## What to work on
1. In the page excerpt about Jesus as the doctor, who wrote that sin now has to do with not having the right body shape or clothes?
2. Extend the page excerpt about Jesus as the doctor with a paragraph that picks up after its final sentence.
___ Page excerpt
But two other things come out of Jesus’ statement. The first is that there are people who feel the pain of their mistakes, like an ache. That happens in lots of contexts, including the dentist and the church, but also the school, the workplace, and even the clothing store. World Vision Australia’s Tim Costello once wrote, “there has been a new definition of sin… sin is now to do with not having the right body shape or not wearing the right clothes…. Without them we are flawed, failing and incomplete as persons.” Many of these conceptions of guilt are of course misplaced, but even when they are correct, expressing them is not the issue – the issue is that so often any hope of resolution for them is sorely lacking.
But the other great thing about Jesus’ statement is that He is the doctor. A good doctor is never like that judgmental dental assistant (even though, okay, I deserved it!). When we go to the doctor with an ailment, and they tell us why we feel so bad, it actually liberates us. Naming the cause seems to take away some of its power. But Jesus does even more. He brings hope by offering a cure – namely, Himself.
______
___ Information provided
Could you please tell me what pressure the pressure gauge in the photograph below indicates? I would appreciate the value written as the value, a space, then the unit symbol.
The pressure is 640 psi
______
___ Information provided
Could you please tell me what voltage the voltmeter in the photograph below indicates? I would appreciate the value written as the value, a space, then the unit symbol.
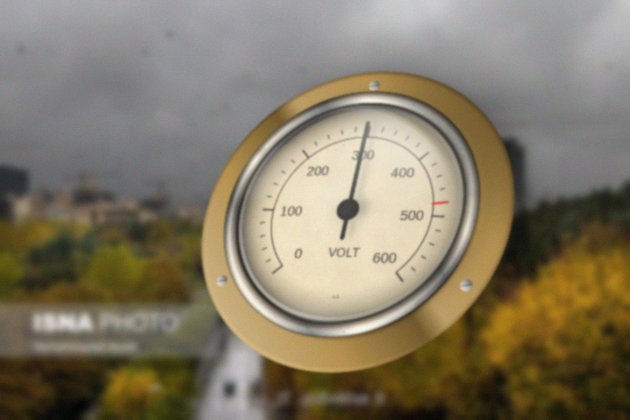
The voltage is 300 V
______
## Per-task answers
1. World Vision Australia's Tim Costello.

2.
The last point to make is this. Christ called the people within the church community to be His Body, to corporately incarnate Him into the world now. That means we must stop being dental assistants, throwing away all pretensions of having it “all together” – we are sinners in need of grace like everybody else. Instead, we must be like the Good Doctor Himself. Great churches help those plagued by mistakes and inadequacies, to find hope, forgiveness, reconciliation, through offering them understanding, compassion, and Christ Himself. That might not have been your experience so far, but believe me, the best churches I know do just that. They’re out there, which is a relief, because they are where true healing can often begin.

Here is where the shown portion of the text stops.